Als nächstes zauberte der König von Brot einen riesigen Berg voller Kastenbrote herbei, von dem die Bewohner essen sollten. Und da die Menschen nun nicht mehr über ihr Leid sprechen konnten, stopften sie sich zum Trost massenweise mit diesem Brot voll. Das Brot war aber ein Zauberbrot: Es verwandelte die Menschen, welche davon aßen, selbst in Kastenbrote, sodass sie dem König auch durch ihren traurigen Anblick nicht mehr lästig werden konnten.

Der Junge, der die Buchstabenlöcher in die Erde gestampft hatte, wurde zum Lohn für seinen Dienst auf den Brotberg gesetzt und erhielt ein eigenes Tischlein namens Donald deck dich!, das sich immer wieder von selbst füllte. An diesem Tischlein saß er Tag und Nacht und stopfte sich mit Hamburgern, Cheeseburgern und Pommes voll, bis er irgendwann genauso aussah wie das Essen, das er aß.
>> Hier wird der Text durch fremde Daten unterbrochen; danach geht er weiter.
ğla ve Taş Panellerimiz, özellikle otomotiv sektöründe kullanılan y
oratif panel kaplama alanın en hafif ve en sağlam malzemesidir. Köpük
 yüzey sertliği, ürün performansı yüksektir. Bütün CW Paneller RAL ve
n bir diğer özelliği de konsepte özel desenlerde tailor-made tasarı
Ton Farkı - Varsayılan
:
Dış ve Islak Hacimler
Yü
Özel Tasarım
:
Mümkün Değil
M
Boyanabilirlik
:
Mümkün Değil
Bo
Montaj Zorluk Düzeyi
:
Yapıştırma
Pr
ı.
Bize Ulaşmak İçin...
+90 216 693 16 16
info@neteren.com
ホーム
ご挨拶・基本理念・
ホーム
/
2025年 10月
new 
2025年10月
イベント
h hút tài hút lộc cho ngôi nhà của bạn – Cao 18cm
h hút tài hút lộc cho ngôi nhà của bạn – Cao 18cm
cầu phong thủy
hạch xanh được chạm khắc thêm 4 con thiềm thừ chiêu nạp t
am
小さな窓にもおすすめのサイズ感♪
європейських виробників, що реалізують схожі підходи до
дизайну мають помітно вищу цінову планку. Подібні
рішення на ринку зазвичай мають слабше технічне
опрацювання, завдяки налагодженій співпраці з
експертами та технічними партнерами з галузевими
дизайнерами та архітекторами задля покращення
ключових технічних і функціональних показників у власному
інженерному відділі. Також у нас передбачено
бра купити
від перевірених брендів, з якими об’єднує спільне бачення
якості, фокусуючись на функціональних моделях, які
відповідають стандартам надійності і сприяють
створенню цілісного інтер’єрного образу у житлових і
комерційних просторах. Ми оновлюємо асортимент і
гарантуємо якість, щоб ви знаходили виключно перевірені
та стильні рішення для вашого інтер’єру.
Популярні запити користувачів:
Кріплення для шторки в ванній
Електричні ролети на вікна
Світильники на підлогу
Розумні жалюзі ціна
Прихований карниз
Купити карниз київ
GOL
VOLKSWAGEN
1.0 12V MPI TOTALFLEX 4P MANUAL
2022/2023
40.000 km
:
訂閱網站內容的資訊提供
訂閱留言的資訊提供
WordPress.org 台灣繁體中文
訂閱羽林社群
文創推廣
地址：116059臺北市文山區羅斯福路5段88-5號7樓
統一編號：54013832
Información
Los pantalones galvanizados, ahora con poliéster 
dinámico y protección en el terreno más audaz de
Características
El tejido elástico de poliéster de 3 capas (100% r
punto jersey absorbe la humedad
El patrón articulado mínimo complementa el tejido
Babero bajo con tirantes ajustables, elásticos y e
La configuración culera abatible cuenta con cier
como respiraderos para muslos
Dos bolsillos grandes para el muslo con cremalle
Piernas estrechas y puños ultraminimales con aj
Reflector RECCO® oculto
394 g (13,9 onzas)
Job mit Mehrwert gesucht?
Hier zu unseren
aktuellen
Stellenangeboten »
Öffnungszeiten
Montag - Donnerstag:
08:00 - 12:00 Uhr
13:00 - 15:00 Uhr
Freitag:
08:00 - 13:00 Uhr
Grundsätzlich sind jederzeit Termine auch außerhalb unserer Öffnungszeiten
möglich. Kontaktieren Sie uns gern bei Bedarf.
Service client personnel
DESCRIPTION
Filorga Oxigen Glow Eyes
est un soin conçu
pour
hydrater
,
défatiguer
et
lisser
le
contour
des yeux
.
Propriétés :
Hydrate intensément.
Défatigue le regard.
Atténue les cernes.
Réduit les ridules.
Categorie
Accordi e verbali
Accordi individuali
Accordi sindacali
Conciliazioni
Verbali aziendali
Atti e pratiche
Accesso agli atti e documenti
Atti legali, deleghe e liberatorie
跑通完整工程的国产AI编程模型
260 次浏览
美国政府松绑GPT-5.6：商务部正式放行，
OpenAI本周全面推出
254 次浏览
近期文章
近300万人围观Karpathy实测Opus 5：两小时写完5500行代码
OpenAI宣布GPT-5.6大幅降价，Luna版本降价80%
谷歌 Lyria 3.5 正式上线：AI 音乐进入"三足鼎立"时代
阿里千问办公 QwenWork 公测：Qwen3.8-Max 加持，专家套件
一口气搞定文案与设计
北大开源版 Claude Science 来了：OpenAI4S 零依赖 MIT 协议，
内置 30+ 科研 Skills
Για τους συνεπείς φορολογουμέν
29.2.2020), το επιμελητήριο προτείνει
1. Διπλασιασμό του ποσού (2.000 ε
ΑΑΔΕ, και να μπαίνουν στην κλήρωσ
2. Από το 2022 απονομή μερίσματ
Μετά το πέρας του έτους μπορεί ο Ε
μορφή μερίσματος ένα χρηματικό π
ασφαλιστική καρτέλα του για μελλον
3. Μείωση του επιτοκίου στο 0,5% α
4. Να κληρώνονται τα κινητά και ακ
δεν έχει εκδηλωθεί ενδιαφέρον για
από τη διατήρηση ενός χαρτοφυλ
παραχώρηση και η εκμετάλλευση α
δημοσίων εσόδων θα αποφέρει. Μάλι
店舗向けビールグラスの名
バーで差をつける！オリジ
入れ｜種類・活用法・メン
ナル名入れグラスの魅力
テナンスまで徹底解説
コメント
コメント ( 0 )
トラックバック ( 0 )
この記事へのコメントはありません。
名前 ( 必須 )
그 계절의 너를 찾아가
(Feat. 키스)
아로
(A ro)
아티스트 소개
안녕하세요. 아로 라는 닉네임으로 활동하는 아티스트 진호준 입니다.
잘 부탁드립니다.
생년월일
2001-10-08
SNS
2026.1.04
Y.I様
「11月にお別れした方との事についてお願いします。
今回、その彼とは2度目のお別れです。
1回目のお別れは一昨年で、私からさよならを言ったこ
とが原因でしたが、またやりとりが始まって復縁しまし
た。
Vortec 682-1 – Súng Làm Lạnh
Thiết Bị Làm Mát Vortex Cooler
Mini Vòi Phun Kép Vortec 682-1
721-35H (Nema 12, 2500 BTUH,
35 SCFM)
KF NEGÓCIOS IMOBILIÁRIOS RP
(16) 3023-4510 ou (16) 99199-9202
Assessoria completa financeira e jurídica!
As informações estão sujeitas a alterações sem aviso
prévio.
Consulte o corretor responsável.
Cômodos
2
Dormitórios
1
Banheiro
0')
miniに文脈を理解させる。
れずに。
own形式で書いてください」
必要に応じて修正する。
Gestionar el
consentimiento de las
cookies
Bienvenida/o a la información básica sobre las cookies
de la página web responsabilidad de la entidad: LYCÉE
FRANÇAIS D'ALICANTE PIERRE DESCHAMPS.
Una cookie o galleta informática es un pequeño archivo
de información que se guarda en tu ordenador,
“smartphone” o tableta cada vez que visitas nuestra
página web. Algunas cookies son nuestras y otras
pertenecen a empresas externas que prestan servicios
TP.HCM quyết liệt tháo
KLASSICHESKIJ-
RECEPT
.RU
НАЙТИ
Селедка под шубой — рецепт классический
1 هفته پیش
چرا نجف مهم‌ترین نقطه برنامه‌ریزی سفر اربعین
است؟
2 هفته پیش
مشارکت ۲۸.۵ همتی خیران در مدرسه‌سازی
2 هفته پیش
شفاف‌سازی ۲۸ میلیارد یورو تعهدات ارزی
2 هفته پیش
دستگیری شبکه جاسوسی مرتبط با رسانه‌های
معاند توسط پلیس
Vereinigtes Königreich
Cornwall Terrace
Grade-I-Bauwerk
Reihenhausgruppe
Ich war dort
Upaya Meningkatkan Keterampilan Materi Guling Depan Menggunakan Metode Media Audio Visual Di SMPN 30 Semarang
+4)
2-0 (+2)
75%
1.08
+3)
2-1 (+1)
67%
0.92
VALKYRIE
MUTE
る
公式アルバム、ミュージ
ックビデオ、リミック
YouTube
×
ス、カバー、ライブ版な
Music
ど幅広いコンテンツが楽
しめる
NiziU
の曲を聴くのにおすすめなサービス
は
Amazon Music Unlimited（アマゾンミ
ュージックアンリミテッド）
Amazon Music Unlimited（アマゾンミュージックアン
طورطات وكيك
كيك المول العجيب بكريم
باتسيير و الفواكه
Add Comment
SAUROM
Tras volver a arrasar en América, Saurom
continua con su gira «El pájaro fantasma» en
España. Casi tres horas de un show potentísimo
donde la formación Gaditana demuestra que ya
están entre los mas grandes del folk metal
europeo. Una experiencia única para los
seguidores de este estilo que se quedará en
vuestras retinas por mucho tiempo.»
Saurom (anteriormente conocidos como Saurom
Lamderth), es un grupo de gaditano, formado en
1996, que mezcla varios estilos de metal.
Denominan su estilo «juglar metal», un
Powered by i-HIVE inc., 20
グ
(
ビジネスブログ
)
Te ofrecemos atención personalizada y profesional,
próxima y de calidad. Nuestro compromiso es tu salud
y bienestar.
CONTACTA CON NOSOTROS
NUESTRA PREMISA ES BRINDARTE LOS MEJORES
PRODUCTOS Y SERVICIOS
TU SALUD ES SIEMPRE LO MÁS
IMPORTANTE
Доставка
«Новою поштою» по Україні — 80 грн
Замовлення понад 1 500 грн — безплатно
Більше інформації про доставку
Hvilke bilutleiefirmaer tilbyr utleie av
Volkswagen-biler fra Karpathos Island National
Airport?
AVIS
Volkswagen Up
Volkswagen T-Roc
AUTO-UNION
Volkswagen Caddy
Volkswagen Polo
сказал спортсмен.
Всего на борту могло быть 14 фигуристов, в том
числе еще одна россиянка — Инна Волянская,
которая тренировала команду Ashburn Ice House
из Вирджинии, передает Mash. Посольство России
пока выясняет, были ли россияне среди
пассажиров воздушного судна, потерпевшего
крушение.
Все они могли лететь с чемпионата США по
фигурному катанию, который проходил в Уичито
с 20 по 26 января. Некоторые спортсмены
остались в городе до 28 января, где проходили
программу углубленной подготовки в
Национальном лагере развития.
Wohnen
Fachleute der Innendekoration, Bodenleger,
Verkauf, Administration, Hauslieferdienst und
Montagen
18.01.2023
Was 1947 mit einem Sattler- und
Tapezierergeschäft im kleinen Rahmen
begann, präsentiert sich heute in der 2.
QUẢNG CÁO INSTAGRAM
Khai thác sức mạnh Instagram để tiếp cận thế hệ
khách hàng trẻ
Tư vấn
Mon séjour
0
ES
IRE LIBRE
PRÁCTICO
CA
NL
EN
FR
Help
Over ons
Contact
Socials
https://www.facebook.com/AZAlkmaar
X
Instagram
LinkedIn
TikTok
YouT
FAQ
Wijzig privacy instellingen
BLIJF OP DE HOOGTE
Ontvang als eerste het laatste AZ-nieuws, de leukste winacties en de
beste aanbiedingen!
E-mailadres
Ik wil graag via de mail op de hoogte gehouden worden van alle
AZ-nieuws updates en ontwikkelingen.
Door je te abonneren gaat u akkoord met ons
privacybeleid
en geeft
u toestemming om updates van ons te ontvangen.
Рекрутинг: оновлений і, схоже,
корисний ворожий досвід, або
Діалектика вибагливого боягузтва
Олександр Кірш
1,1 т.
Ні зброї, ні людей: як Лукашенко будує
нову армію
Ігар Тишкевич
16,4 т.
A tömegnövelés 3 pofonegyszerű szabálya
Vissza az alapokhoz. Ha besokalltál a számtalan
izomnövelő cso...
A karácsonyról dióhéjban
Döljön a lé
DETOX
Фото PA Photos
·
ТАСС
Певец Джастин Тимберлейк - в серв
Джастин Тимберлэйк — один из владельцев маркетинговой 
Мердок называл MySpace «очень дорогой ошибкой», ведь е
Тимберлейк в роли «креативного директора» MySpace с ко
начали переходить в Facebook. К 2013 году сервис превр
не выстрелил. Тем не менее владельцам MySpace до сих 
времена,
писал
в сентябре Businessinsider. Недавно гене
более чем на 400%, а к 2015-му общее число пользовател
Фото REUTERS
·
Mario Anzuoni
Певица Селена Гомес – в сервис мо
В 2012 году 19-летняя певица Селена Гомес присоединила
Die Köchin mit den dicken, fleischigen Wangen, die den König von Brot verlassen hatte, wurde eines Tages ebenfalls nach Verlustig geschickt. Sie hatte sich in Verlorenherz in einen anderen Koch verliebt, den sie nun verlassen musste. Darüber war sie so traurig, dass sie in Verlustig genauso endete wie alle anderen Menschen: Als weißes, sprachloses Kastenbrot auf dem Brotberg inmitten der nebligen Buchstabenlöcherwüste von Verlustig.